For many years, the ‘stereo’ or ‘hi-fi’ market was the hot portion of the electronics business – and CES reflected that. Now, that segment of the industry is dwarfed by everything from computers to flat-screen TVs and MP3 players. High-end audio is still represented at CES – not at the busy Las Vegas Convention Center – but inside two motels located a mile away.
Loudspeakers are usually the largest and the most visual items in a hi-fi system and there are plenty of new models displayed to catch everyone’s attention. I was drawn to John DeVore’s room to hear his new Gibbon Super 8s.
I own, and adore the original Gibbon 8s but couldn’t believe the sound coming from the same size enclosure. Using elements from his top-of-the-line Silverback speakers, John has created something very, very special. Paired with beautiful, handmade Shindo Laboratory tube electronics, the sounds coming from that room were the best I’ve heard at the show. A pair of Super 8s will retail for $4,000-$5,000 depending on the finish.
Great sounds also came from the Rethm room. The word Rethm is Sanskrit for harmony – which designer Jacob George strives for in his striking single-driver designs. George was proudly showing his newly redesigned 2nd Rethm speakers – with new woodwork around the interior/exterior ports and an integral metal stand. If it's possible, they've made this terrific-looking speaker even more striking. The single driver is still a highly modified Lowther in Jacob's special enclosure. Prices should remain in the $6,500-$7,000 range per pair.
George was also beaming about his smallest model, a brand new bookshelf speaker, the 5th Rethm ($1,500/pair). Quite large to fit on most bookshelves, I would highly recommend using them with their beautiful matching stands ($400). I must admit that I was very impressed with the sound coming out of these small enclosures also endowed with modified Lowther drivers.
Terry Cain of Cain and Cain speaker designs had his single-driver IM-Ben speakers ($6,500/pair) and two Bailey subwoofers ($1,500 each) making beautiful music using some amazing looking electronics from Wavelength Audio. I’m currently testing Terry’s very affordable Abby speakers ($1,500/pair) and I plan to tell you just how good they are in the near future.
Avantgarde Acoustic was showing off their newest horn speaker the Meta duo – a hybrid crossing of their Duo speaker and Trio Basshorns. It’s Avantgarde’s first attempt at a fully horn-loaded, single box speaker. These are very large – so large that their WAF (Wife Acceptance Factor) would be very low in my home.
The people at QS&D were proudly auditioning their imported line of Spendor loudspeakers, including the highly-regarded S3e bookshelf model.
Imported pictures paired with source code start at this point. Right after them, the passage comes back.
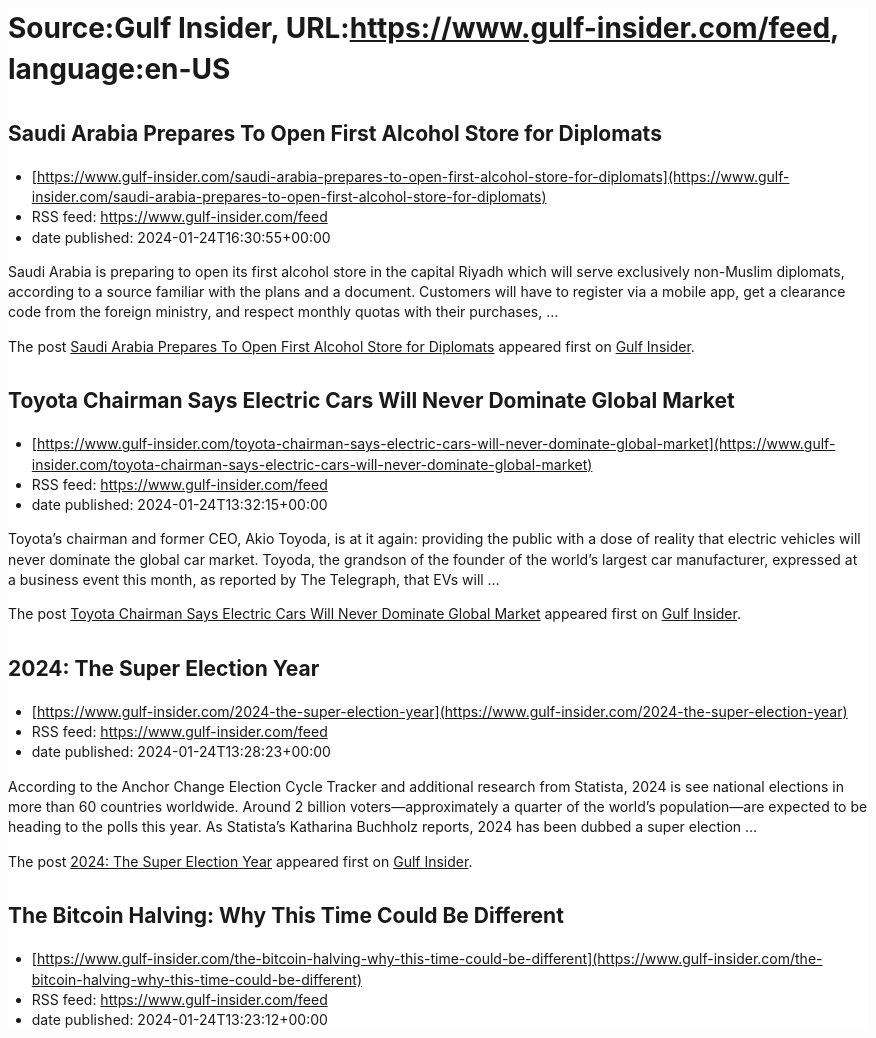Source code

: # Source:Gulf Insider, URL:https://www.gulf-insider.com/feed, language:en-US

## Saudi Arabia Prepares To Open First Alcohol Store for Diplomats
 - [https://www.gulf-insider.com/saudi-arabia-prepares-to-open-first-alcohol-store-for-diplomats](https://www.gulf-insider.com/saudi-arabia-prepares-to-open-first-alcohol-store-for-diplomats)
 - RSS feed: https://www.gulf-insider.com/feed
 - date published: 2024-01-24T16:30:55+00:00

<p>Saudi Arabia is preparing to open its first alcohol store in the capital Riyadh which will serve exclusively non-Muslim diplomats, according to a source familiar with the plans and a document. Customers will have to register via a mobile app, get a clearance code from the foreign ministry, and respect monthly quotas with their purchases, &#8230;</p>
<p>The post <a href="https://www.gulf-insider.com/saudi-arabia-prepares-to-open-first-alcohol-store-for-diplomats/">Saudi Arabia Prepares To Open First Alcohol Store for Diplomats</a> appeared first on <a href="https://www.gulf-insider.com">Gulf Insider</a>.</p>

## Toyota Chairman Says Electric Cars Will Never Dominate Global Market
 - [https://www.gulf-insider.com/toyota-chairman-says-electric-cars-will-never-dominate-global-market](https://www.gulf-insider.com/toyota-chairman-says-electric-cars-will-never-dominate-global-market)
 - RSS feed: https://www.gulf-insider.com/feed
 - date published: 2024-01-24T13:32:15+00:00

<p>Toyota&#8217;s chairman and former CEO, Akio Toyoda, is at it again: providing the public with a dose of reality that electric vehicles will never dominate the global car market. Toyoda, the grandson of the founder of the world&#8217;s largest car manufacturer, expressed at a business event this month, as reported by The Telegraph, that EVs will &#8230;</p>
<p>The post <a href="https://www.gulf-insider.com/toyota-chairman-says-electric-cars-will-never-dominate-global-market/">Toyota Chairman Says Electric Cars Will Never Dominate Global Market</a> appeared first on <a href="https://www.gulf-insider.com">Gulf Insider</a>.</p>

## 2024: The Super Election Year
 - [https://www.gulf-insider.com/2024-the-super-election-year](https://www.gulf-insider.com/2024-the-super-election-year)
 - RSS feed: https://www.gulf-insider.com/feed
 - date published: 2024-01-24T13:28:23+00:00

<p>According to the Anchor Change Election Cycle Tracker and additional research from Statista, 2024 is see national elections in more than 60 countries worldwide. Around 2 billion voters—approximately a quarter of the world&#8217;s population—are expected to be heading to the polls this year. As Statista&#8217;s Katharina Buchholz reports, 2024 has been dubbed a super election &#8230;</p>
<p>The post <a href="https://www.gulf-insider.com/2024-the-super-election-year/">2024: The Super Election Year</a> appeared first on <a href="https://www.gulf-insider.com">Gulf Insider</a>.</p>

## The Bitcoin Halving: Why This Time Could Be Different
 - [https://www.gulf-insider.com/the-bitcoin-halving-why-this-time-could-be-different](https://www.gulf-insider.com/the-bitcoin-halving-why-this-time-could-be-different)
 - RSS feed: https://www.gulf-insider.com/feed
 - date published: 2024-01-24T13:23:12+00:00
This one really fits on a shelf, but will sound better on a pair of good speaker stands. Nice sounds here too.
As for electronics, one of my favorite amplifiers of all time, Sugden’s legendary A21a Class-A integrated amp now has a bigger, better brother. The A21a Super has a much more polished and refined look, more output (30 watts per channel compared to 20) and a larger price tag $3,500. Expect a review in upcoming months.
High-end home theater
Lew Johnson of conrad-johnson design was eagerly showing off his new line of multi-channel tube equipment for 2005. Stunningly beautiful to look at, there’s a 6-channel analog preamplifier (MET1, $8,000), a matching, universal audio/video player (AVP1, $8,500) and a high-powered, triode power amplifier ($8,500).
I just had to show you this CD player simply because of the way it looks. This is Shandling’s SCD-T300C Super Audio, tube CD player. I can’t comment on how it sounds because it looks so great I was mesmerized by its appearance in the room. For the record, the internal headphone amplifier has tube outputs as well.
In the same room, Roy Hall was showing off his impressive line of Music Hall turntables. Yes, vinyl is alive and doing very well at CES. Many people here will argue that done correctly LPs sound a lot better than CDs and the like.
Ranging in price from $349 for the MMF-2.1 (that includes the tone arm and the cartridge) to the MMF-9 ($1,499-$1,699 with cartridge) these are some great ways to get into – or for us old guys, get back into playing analog disks.
In that vein, I’m headed back there today to see what I can pick up at the sale booths. There’s an array of LPs, high-end CDs, SACDs, DVD-As, as well as electronics retailers and even tube sellers where show goers can spend their money. I can’t wait.